Records shown:
+ + + + +

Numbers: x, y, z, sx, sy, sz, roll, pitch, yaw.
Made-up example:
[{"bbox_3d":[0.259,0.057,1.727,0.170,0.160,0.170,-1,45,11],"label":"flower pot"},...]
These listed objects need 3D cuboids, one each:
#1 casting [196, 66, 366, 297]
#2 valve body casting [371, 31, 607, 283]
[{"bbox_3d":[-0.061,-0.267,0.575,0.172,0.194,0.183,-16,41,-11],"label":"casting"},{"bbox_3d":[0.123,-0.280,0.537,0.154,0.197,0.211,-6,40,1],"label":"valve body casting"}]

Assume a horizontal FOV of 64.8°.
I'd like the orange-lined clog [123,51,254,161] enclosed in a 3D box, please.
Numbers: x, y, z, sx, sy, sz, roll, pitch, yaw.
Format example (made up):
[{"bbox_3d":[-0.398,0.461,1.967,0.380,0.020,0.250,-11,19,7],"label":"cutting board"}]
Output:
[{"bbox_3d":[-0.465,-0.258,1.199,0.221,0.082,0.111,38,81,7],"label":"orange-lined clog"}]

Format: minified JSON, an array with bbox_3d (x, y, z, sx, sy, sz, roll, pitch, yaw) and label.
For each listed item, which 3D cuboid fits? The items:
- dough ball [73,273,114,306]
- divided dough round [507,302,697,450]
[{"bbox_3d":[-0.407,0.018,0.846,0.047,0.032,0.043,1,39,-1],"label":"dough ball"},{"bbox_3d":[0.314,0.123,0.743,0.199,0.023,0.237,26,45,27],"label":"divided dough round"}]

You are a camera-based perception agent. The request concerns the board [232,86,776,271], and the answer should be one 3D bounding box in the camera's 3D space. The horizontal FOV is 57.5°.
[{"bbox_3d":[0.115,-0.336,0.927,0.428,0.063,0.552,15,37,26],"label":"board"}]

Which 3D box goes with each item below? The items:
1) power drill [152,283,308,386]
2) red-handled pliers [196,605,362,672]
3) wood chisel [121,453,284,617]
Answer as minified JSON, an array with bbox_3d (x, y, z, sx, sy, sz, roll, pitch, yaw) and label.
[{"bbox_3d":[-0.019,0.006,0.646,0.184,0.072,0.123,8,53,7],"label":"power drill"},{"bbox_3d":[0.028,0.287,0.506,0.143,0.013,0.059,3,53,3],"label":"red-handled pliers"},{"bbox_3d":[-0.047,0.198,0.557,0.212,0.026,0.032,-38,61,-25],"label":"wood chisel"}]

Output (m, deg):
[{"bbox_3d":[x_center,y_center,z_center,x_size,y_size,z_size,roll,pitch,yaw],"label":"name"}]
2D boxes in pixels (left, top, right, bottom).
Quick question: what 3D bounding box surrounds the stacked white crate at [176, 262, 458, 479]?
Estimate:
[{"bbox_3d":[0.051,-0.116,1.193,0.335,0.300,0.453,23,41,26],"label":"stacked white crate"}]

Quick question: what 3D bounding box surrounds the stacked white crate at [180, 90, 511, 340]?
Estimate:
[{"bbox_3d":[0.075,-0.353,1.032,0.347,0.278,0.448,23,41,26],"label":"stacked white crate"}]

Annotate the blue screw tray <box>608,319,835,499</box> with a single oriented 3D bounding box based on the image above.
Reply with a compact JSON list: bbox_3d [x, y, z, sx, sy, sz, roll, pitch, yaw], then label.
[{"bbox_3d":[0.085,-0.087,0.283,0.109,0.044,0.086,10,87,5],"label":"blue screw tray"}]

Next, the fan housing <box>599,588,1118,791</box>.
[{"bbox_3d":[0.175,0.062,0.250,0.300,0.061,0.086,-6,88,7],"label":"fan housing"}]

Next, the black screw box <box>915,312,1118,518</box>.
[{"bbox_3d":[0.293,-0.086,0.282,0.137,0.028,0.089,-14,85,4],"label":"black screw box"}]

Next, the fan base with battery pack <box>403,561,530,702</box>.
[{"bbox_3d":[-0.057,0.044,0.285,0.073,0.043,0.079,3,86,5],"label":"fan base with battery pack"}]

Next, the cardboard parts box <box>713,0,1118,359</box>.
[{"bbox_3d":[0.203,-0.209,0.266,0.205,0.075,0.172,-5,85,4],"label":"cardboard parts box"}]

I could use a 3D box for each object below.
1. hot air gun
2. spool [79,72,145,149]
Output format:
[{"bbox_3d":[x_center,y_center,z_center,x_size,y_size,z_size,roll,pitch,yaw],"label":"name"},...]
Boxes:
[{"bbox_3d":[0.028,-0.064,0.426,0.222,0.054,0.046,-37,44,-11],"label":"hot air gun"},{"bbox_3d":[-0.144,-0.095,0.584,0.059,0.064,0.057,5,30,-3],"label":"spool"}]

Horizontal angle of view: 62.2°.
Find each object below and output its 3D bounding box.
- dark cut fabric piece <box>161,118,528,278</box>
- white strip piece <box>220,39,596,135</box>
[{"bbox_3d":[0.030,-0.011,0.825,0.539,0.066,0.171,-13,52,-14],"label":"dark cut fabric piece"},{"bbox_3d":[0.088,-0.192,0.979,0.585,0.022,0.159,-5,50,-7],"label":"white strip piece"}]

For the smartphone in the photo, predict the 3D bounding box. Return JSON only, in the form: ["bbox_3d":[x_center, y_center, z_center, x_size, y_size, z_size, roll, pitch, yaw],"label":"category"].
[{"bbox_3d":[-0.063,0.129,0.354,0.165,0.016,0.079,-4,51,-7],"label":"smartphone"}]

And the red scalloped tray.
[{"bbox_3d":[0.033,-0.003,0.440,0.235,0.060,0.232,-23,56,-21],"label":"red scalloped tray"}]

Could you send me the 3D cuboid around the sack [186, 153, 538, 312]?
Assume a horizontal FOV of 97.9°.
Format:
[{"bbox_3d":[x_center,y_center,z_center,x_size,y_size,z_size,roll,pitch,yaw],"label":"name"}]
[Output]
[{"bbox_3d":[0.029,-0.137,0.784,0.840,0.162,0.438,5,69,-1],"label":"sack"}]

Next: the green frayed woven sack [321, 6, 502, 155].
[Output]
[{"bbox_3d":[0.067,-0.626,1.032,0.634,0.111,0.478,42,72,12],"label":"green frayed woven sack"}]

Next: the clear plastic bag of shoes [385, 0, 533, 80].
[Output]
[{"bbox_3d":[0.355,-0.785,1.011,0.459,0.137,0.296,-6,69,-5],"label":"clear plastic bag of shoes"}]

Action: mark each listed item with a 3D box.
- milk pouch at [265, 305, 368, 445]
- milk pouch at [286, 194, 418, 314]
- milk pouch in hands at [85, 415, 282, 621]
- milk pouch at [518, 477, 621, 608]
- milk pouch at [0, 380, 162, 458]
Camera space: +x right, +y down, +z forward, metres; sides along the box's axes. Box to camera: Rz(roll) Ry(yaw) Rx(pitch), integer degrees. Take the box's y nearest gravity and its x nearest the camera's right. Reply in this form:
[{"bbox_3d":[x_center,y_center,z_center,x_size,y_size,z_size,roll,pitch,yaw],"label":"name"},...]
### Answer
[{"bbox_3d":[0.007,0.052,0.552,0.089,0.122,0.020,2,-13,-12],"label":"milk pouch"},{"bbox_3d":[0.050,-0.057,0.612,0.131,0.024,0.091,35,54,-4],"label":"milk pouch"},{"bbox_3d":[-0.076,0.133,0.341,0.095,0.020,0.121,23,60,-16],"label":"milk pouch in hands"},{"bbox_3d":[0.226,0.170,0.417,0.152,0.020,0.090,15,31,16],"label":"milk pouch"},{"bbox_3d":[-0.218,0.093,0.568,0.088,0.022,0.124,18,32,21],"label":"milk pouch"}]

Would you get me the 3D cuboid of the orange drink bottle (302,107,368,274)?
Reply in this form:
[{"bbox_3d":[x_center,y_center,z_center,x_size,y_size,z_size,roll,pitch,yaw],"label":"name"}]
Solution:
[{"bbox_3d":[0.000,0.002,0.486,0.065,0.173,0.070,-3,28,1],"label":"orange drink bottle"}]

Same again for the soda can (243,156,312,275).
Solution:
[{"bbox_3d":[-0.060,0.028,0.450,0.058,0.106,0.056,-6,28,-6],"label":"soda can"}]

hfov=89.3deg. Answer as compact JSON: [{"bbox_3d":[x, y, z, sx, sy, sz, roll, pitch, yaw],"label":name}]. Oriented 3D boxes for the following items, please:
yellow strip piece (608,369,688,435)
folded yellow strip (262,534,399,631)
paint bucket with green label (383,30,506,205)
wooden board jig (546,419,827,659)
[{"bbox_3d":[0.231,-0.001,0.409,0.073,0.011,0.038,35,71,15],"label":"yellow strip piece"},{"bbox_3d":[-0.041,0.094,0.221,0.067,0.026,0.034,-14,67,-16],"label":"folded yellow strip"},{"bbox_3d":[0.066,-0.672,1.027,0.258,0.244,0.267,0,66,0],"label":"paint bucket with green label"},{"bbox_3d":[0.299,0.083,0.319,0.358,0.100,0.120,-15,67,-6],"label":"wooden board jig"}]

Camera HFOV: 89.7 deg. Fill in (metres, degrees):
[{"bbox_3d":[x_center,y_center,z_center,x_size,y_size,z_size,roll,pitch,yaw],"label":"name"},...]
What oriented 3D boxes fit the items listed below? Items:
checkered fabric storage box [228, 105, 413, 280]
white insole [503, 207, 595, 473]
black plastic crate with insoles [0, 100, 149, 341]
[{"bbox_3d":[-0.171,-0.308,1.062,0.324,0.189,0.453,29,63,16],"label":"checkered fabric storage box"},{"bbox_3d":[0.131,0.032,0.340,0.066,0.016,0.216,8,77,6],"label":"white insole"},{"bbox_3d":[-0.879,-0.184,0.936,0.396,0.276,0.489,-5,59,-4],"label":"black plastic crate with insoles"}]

+ + + + +

Exercise requirements:
In the listing above, locate the line with "#1 casting [196, 66, 366, 297]" and the line with "3) wood chisel [121,453,284,617]", then extract exactly those lines and every line between them, and nothing more.

Problem solution:
#1 casting [196, 66, 366, 297]
#2 valve body casting [371, 31, 607, 283]
[{"bbox_3d":[-0.061,-0.267,0.575,0.172,0.194,0.183,-16,41,-11],"label":"casting"},{"bbox_3d":[0.123,-0.280,0.537,0.154,0.197,0.211,-6,40,1],"label":"valve body casting"}]

Assume a horizontal FOV of 64.8°.
I'd like the orange-lined clog [123,51,254,161] enclosed in a 3D box, please.
Numbers: x, y, z, sx, sy, sz, roll, pitch, yaw.
Format example (made up):
[{"bbox_3d":[-0.398,0.461,1.967,0.380,0.020,0.250,-11,19,7],"label":"cutting board"}]
Output:
[{"bbox_3d":[-0.465,-0.258,1.199,0.221,0.082,0.111,38,81,7],"label":"orange-lined clog"}]

Format: minified JSON, an array with bbox_3d (x, y, z, sx, sy, sz, roll, pitch, yaw) and label.
For each listed item, which 3D cuboid fits? The items:
- dough ball [73,273,114,306]
- divided dough round [507,302,697,450]
[{"bbox_3d":[-0.407,0.018,0.846,0.047,0.032,0.043,1,39,-1],"label":"dough ball"},{"bbox_3d":[0.314,0.123,0.743,0.199,0.023,0.237,26,45,27],"label":"divided dough round"}]

You are a camera-based perception agent. The request concerns the board [232,86,776,271], and the answer should be one 3D bounding box in the camera's 3D space. The horizontal FOV is 57.5°.
[{"bbox_3d":[0.115,-0.336,0.927,0.428,0.063,0.552,15,37,26],"label":"board"}]

Which 3D box goes with each item below? The items:
1) power drill [152,283,308,386]
2) red-handled pliers [196,605,362,672]
3) wood chisel [121,453,284,617]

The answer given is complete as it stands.